### SOURCE EXTRACT
England received a horror draw for the second straight Rugby World Cup when they landed in a pool of death alongside France and Argentina on Wednesday.
The 2003 champions were handed the toughest assignment of the leading nations, with holders New Zealand drawing South Africa and Italy in Pool B.
Two-time winners Australia went into Pool D with Wales and Georgia, while Ireland will face Scotland and hosts Japan in Pool A.
Two more teams will be added to each group after qualifying, which England will now watch closely after their nightmare showing in 2015.
Two years ago, England became the first World Cup hosts not to reach the knock-outs after they were grouped with Wales, Australia, Fiji and Uruguay.
“It’s all very exciting isn’t it?” deadpanned coach Eddie Jones, who has led England to 17 wins in 18 games and two straight Six Nations titles.
“We’ve got two Tests against Argentina in June so we can practise a little bit.”
Wednesday’s draw could complicate Jones’s oft-repeated vow to dethrone top-ranked New Zealand, who have won the World Cup three times.

### GIVEN RECORDS

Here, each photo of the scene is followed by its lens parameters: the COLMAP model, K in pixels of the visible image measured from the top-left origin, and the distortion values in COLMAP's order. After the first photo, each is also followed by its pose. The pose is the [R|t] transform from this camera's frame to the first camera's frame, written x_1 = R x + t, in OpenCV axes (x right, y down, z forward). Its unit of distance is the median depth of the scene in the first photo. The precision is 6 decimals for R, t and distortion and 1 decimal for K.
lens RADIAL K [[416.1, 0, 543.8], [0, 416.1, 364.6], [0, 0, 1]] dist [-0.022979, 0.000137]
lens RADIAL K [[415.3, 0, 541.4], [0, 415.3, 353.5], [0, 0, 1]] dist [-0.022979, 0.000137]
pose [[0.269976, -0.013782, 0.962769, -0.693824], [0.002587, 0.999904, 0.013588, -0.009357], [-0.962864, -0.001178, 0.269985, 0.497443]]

* * *

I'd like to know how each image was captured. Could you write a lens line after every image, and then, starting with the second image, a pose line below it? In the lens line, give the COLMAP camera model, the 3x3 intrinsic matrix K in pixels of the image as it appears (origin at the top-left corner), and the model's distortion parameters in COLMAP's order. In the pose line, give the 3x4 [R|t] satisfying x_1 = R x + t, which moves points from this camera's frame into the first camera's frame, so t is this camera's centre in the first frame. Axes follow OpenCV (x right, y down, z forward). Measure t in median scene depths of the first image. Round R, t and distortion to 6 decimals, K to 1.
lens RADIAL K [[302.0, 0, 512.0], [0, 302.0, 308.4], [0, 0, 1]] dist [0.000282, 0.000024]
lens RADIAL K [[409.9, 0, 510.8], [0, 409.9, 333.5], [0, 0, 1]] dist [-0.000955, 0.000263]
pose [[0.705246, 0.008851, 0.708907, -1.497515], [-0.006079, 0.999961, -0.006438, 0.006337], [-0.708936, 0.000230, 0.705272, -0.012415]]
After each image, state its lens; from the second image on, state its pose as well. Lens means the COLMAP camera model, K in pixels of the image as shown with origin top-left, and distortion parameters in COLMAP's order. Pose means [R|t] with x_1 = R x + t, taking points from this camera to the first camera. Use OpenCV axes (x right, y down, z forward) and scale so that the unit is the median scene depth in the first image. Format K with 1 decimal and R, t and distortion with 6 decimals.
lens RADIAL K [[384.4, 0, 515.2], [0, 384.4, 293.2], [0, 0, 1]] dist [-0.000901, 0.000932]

--

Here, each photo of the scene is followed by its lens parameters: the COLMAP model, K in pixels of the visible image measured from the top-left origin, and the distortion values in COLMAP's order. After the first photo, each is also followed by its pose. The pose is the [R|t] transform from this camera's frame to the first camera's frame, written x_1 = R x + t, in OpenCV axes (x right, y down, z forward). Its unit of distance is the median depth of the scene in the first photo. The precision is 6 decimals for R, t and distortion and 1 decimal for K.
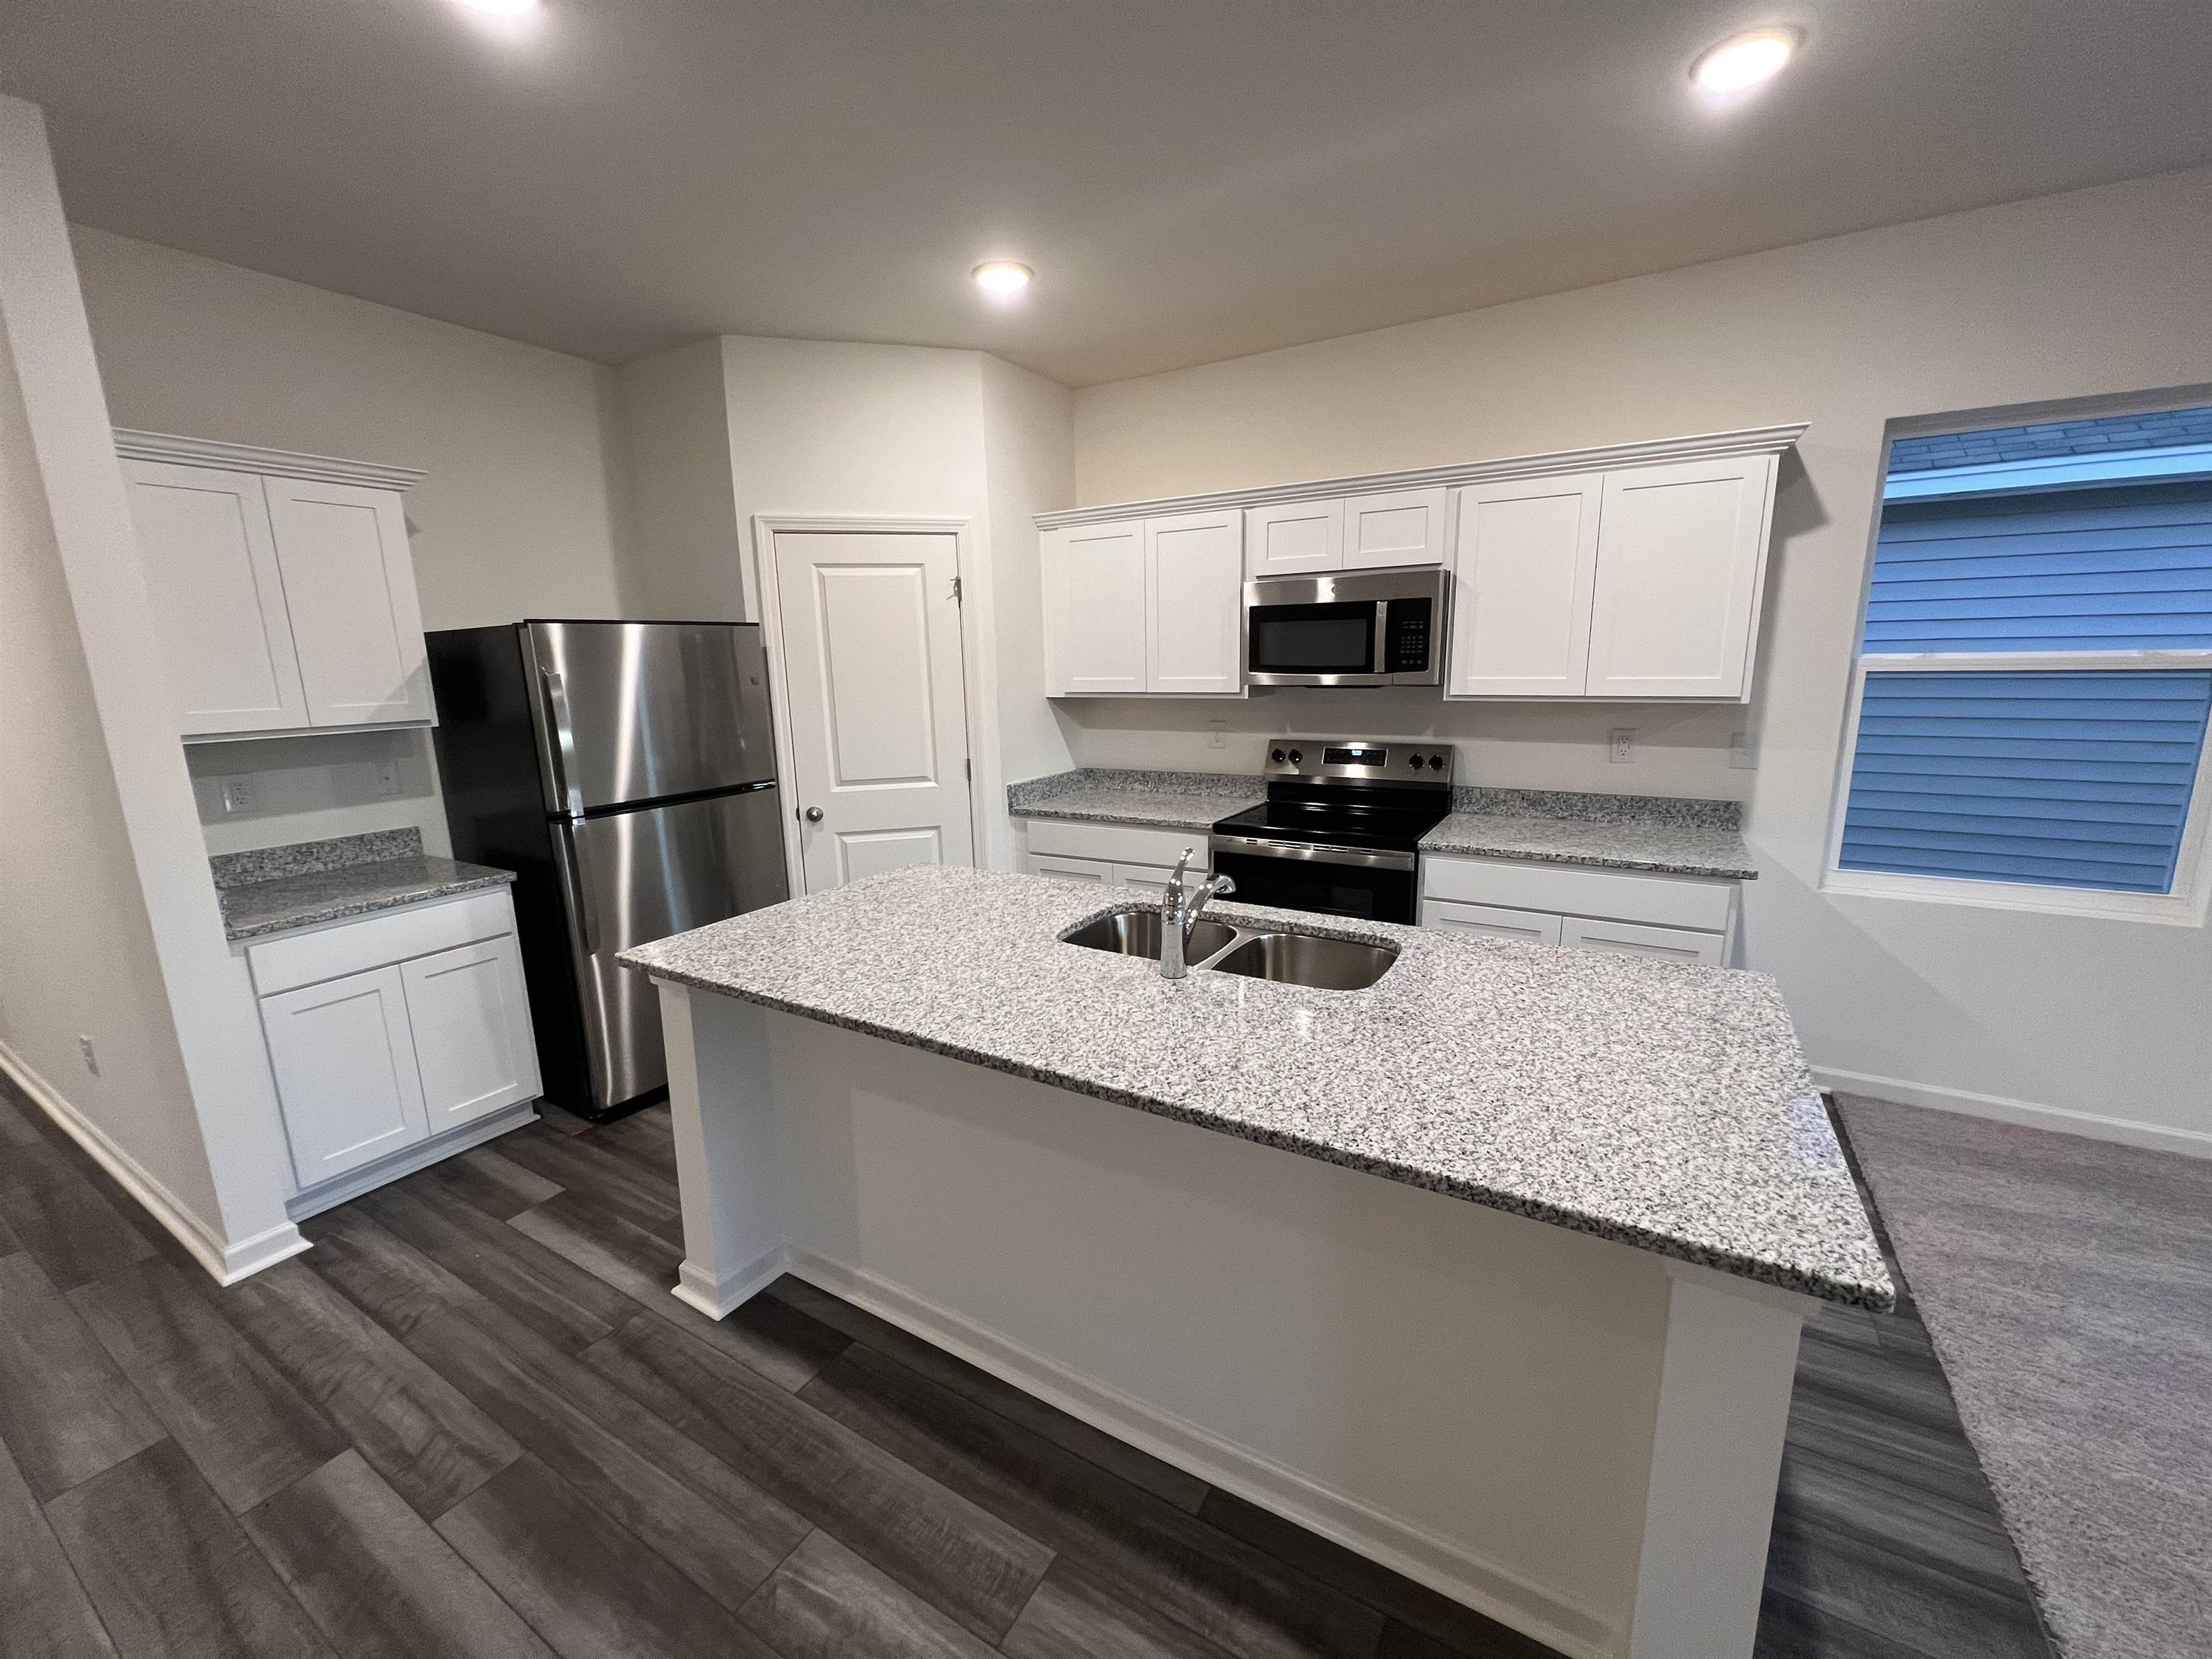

### WHAT YOU WILL DO
Swap "knock-outs" for "knockout stage" in the rugby report, and write out the passage from "Two years ago, England" to "Six Nations titles." with that change. The listing has no connection to the rugby report.

### TASK RESULT
Two years ago, England became the first World Cup hosts not to reach the knockout stage after they were grouped with Wales, Australia, Fiji and Uruguay.
“It’s all very exciting isn’t it?” deadpanned coach Eddie Jones, who has led England to 17 wins in 18 games and two straight Six Nations titles.